An oom killer that I cannot explain

7,279

OK, so lets go through each bit.

Active memory is regions of memory that get thrown to the top of the LRU stack (basically get called a lot).

Inactive memory is stuff thats not being used a lot and is a swap nomination should memory need to be swapped.

Free is genuinely free memory About 40Mb. What gives?

The clue is in these lines:

 DMA: 2358*4kB 912*8kB 25*16kB 0*32kB 0*64kB 0*128kB 
      0*256kB 0*512kB 0*1024kB 0*2048kB 0*4096kB 0*8192kB 
      0*16384kB = 17128kB 
 Normal: 4266*4kB 657*8kB 32*16kB 1*32kB 0*64kB 0*128kB 
      0*256kB 0*512kB 0*1024kB 0*2048kB 0*4096kB 0*8192kB
      0*16384kB = 22864kB 

This stuff denotes memory fragmentation. This basically shows you how much memory is contiguously available. And here is your problem.

Of free normal memory, you have no more than 32kb of available contiguous memory. Your memory is horribly fragmented. This means if any application needs to allocate more than 32k of space, there is no memory -- so oom killer arrives to kick something out to give memory to do this.

So, what can you do.

The clue to that is this:

Free swap = 0kB 
Total swap = 0kB 

Oh dear! No swap! So, memory thats committed -- just stays there. Newer kernels these days actually 'defragment' memory to make region of memory contiguous, older ones dont do it.

You had 70Mb of memory that could has been swapped! Plus this wouldn't have occurred all in one go but gradually so would not have been a hit for you. But no swap, so no luck. You also have little memory for pagecache which is also bad and slow for your system. This potentially could of given a lot more free contiguous space too which would of been nice for you.

My advice to you. Get yourself 768Mb of swap. Honestly, you really do your kernel a disservice by not enabling it.

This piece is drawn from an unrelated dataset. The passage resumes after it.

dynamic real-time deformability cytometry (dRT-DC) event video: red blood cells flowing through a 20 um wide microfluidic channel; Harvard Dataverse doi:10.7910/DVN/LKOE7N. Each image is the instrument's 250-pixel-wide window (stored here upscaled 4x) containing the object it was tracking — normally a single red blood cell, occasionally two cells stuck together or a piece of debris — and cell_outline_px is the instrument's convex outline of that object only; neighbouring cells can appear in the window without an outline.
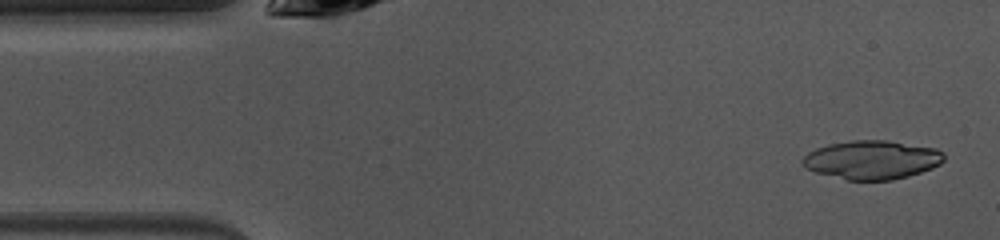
{"species": "common noctule bat (a hibernating species)", "species_latin": "Nyctalus noctula", "temperature_condition": "warm", "stored_images_in_passage": 46, "camera_frame_rate_fps": 3000, "um_per_image_px": 0.085, "animal": {"sex": "female", "body_mass_g": 10.0, "forearm_length_mm": 53.1}, "frame": {"image": 1, "passage_image": 2, "time_ms": 0.333, "image_size_px": [1000, 240], "cell_outline_px": [[944, 160], [940, 164], [932, 168], [908, 176], [892, 180], [848, 180], [816, 172], [804, 168], [800, 160], [808, 152], [816, 148], [828, 144], [852, 140], [888, 140], [936, 148], [944, 152]], "centroid_in_image_um": [74.11, 13.58], "position_along_channel_um": 10.9, "area_um2": 32.08}}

Swap is really important for releasing unused memory (a quarter of it in your case) and also would have avoided the nasty fragmentation problems you've experienced as memory could have been swapped out and released more contiguous space. And even if it did get swapped back in, it could have been put back into a region of memory which give you larger contiguous gaps.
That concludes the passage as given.